## YOUR INSTRUCTIONS:
Given the entries that follow, write out exactly the lines starting at the one containing "<h3>Création des fichiers" and ending at the one containing "<li> Créez-y le", both ends included, and only those.

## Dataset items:

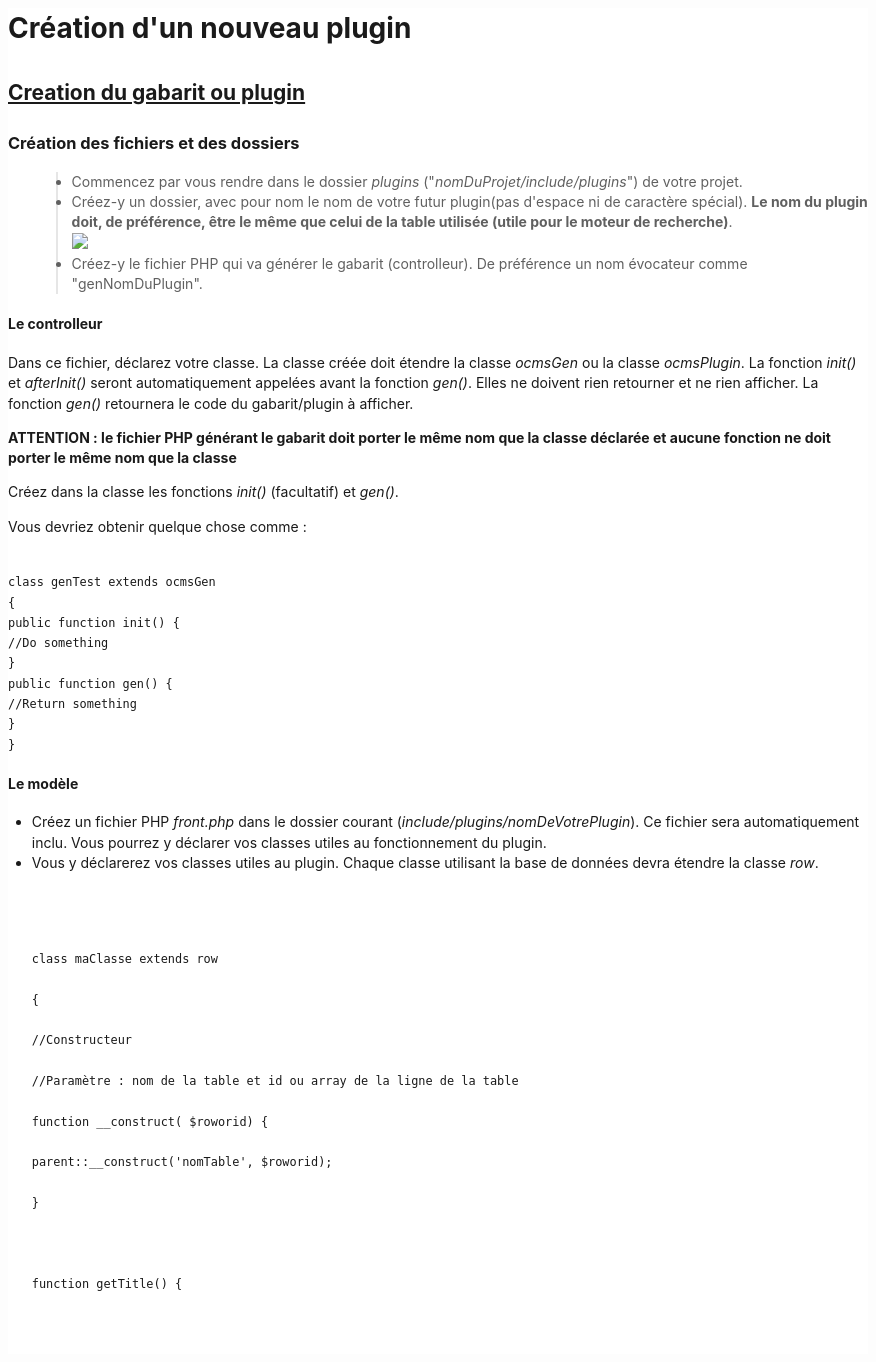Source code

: # Création d'un nouveau plugin #

## <u>Creation du gabarit ou plugin</u> ##

<h3>Création des fichiers et des dossiers</h3>

<ul>
<blockquote><li> Commencez par vous rendre dans le dossier <i>plugins</i> ("<i>nomDuProjet/include/plugins</i>") de votre projet.</li>
<li> Créez-y un dossier, avec pour nom le nom de votre futur plugin(pas d'espace ni de caractère spécial). <b>Le nom du plugin doit, de préférence, être le même que celui de la table utilisée (utile pour le moteur de recherche)</b>.</li>
<img src='http://www.opixido.com/ocms/screen/gabarit/gabarit-arbo.png' />
<li> Créez-y le fichier PHP qui va générer le gabarit (controlleur). De préférence un nom évocateur comme "genNomDuPlugin".</li>
</ul></blockquote>

<h4>Le controlleur</h4>

Dans ce fichier, déclarez votre classe. La classe créée doit étendre la classe _ocmsGen_ ou la classe _ocmsPlugin_.
La fonction _init()_ et _afterInit()_ seront automatiquement appelées avant la fonction _gen()_. Elles ne doivent rien retourner et ne rien afficher.
La fonction _gen()_ retournera le code du gabarit/plugin à afficher.

<b>ATTENTION : le fichier PHP générant le gabarit doit porter le même nom que la classe déclarée et aucune fonction ne doit porter le même nom que la classe</b>

Créez dans la classe les fonctions _init()_ (facultatif) et _gen()_.

Vous devriez obtenir quelque chose comme :
```

class genTest extends ocmsGen
{
public function init() {
//Do something
}
public function gen() {
//Return something
}
}
```

#### Le modèle ####

<ul>
<li>Créez un fichier PHP <i>front.php</i> dans le dossier courant (<i>include/plugins/nomDeVotrePlugin</i>). Ce fichier sera automatiquement inclu. Vous pourrez y déclarer vos classes utiles au fonctionnement du plugin.<br>
</li>
<li>
Vous y déclarerez vos classes utiles au plugin. Chaque classe utilisant la base de données devra étendre la classe <i>row</i>.<br>
<br>
<pre><code><br>
class maClasse extends row<br>
{<br>
//Constructeur<br>
//Paramètre : nom de la table et id ou array de la ligne de la table<br>
function __construct( $roworid) {<br>
parent::__construct('nomTable', $roworid);<br>
}<br>
<br>
function getTitle() {<br>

## EXERCISE RESPONSE:
<h3>Création des fichiers et des dossiers</h3>

<ul>
<blockquote><li> Commencez par vous rendre dans le dossier <i>plugins</i> ("<i>nomDuProjet/include/plugins</i>") de votre projet.</li>
<li> Créez-y un dossier, avec pour nom le nom de votre futur plugin(pas d'espace ni de caractère spécial). <b>Le nom du plugin doit, de préférence, être le même que celui de la table utilisée (utile pour le moteur de recherche)</b>.</li>
<img src='http://www.opixido.com/ocms/screen/gabarit/gabarit-arbo.png' />
<li> Créez-y le fichier PHP qui va générer le gabarit (controlleur). De préférence un nom évocateur comme "genNomDuPlugin".</li>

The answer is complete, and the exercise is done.